15. A method according to claim 14, wherein

at least one of the first and second classes is representative of a disease state.

16. A system for building classifiers comprising:

a plurality of datasets representing data associated with a selected biological system;

a processor for processing the datasets to identify and invariant characteristic of the selected biological system, representative of an identifying characteristic of the biological system; and

a model generator capable of employing the invariant characteristic to generate a model for associating a sample dataset with a classification.

17. A system according to claim 16, further comprising

a process for applying association discovery to identify patterns within the datasets.

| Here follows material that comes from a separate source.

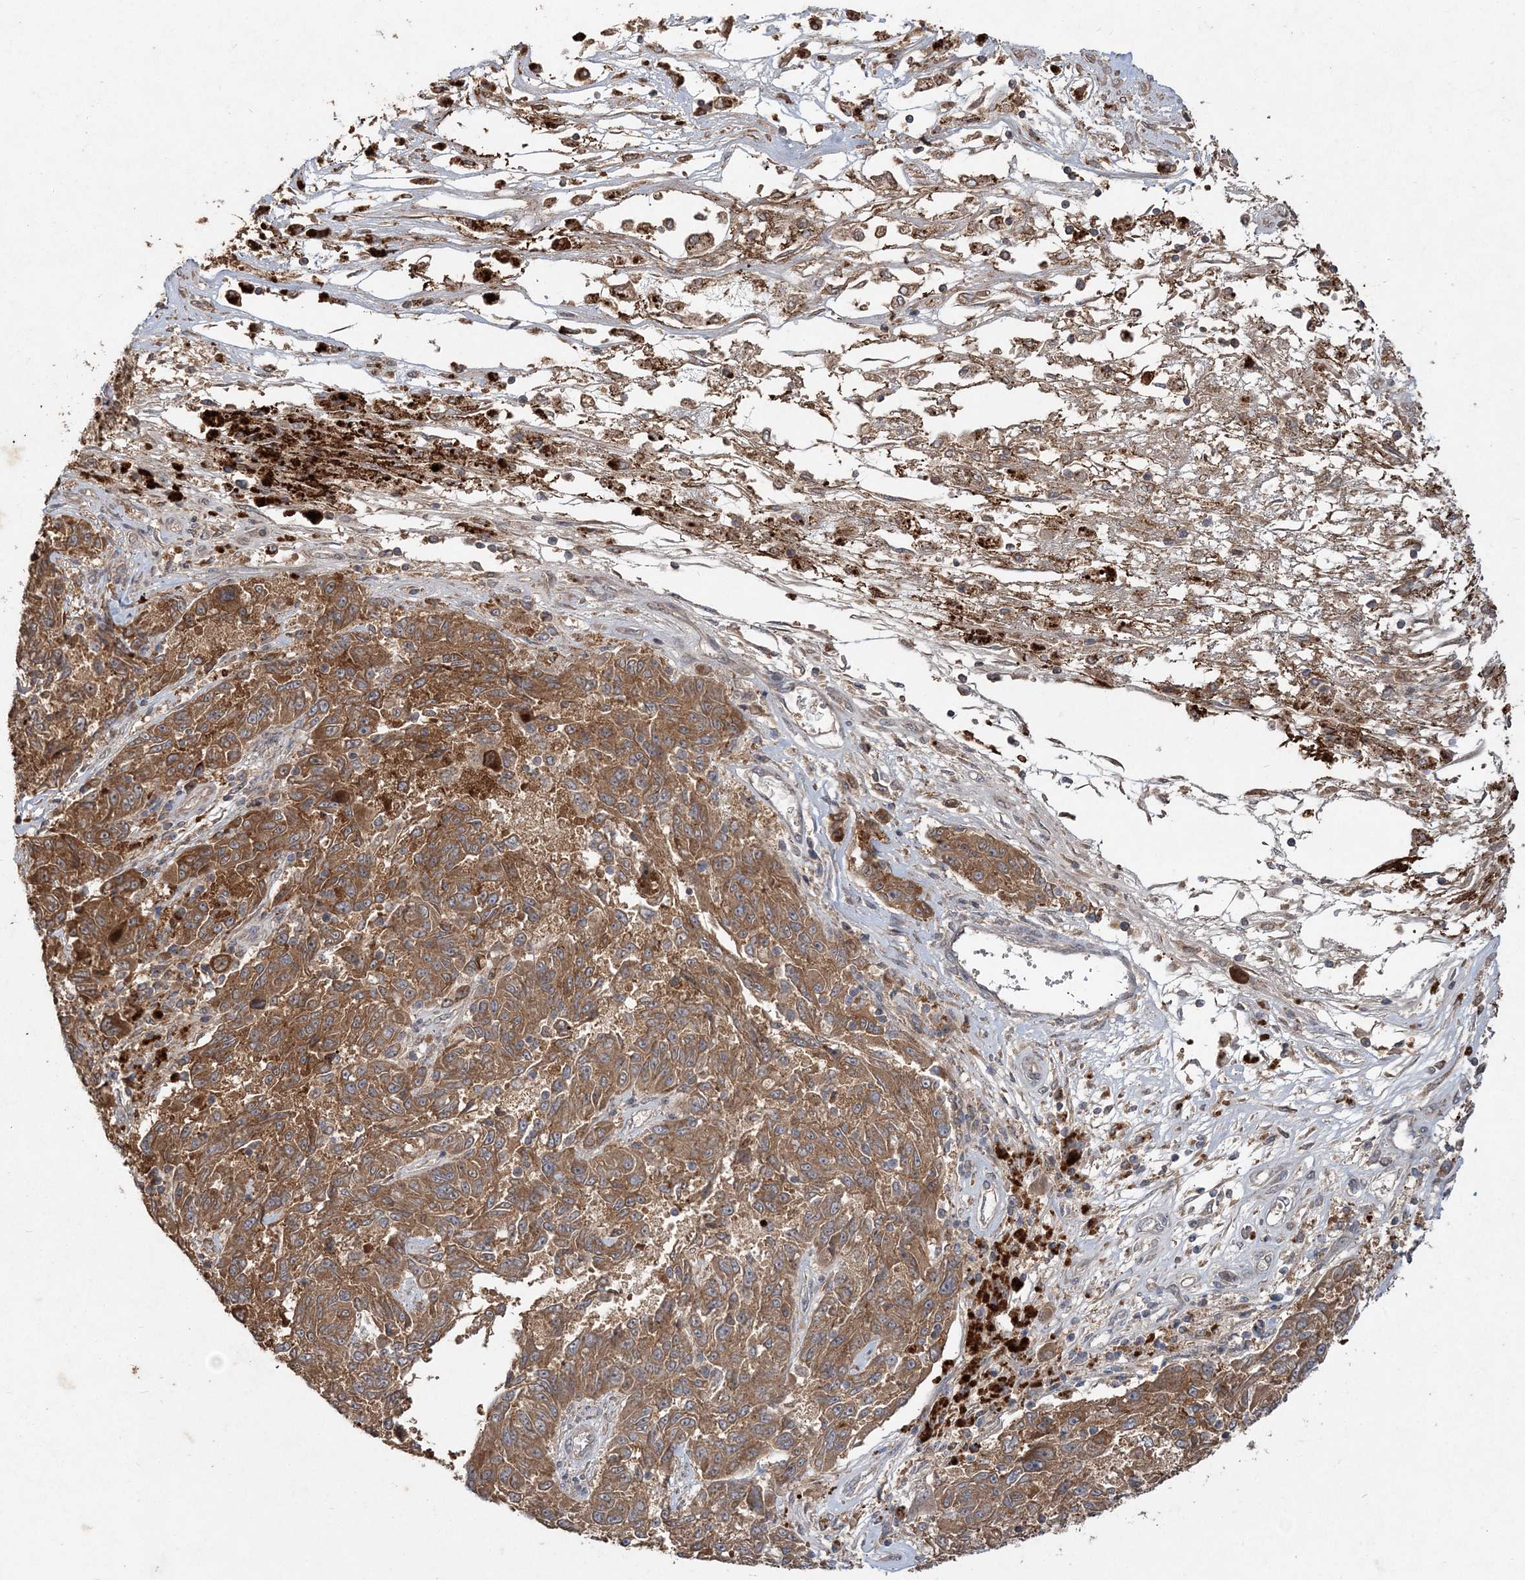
{"staining": {"intensity": "moderate", "quantity": ">75%", "location": "cytoplasmic/membranous"}, "tissue": "melanoma", "cell_type": "Tumor cells", "image_type": "cancer", "snomed": [{"axis": "morphology", "description": "Malignant melanoma, NOS"}, {"axis": "topography", "description": "Skin"}], "caption": "Immunohistochemistry (IHC) photomicrograph of neoplastic tissue: malignant melanoma stained using IHC demonstrates medium levels of moderate protein expression localized specifically in the cytoplasmic/membranous of tumor cells, appearing as a cytoplasmic/membranous brown color.", "gene": "SPRY1", "patient": {"sex": "male", "age": 53}}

18. A system according to claim 16, further comprising

a process for applying association discovery to identify itemsets within the datasets.

19. A system according to claim 16, further comprising

a database having storage for a set of identified patterns.

20. A system according to claim 16, further comprising

a prediction processor capable of employing invariant characteristics to determine a probability of association between sample data and a target class.

22. A computer readable medium having stored thereon instructions for directing a computer to

merge a plurality of datasets representing data associated with a selected biological system;

process the datasets to identify and invariant characteristic of the selected biological system, representative of an identifying characteristic of the biological system; and

employ the invariant characteristic to generate a model for classifying datasets or for discovering classes.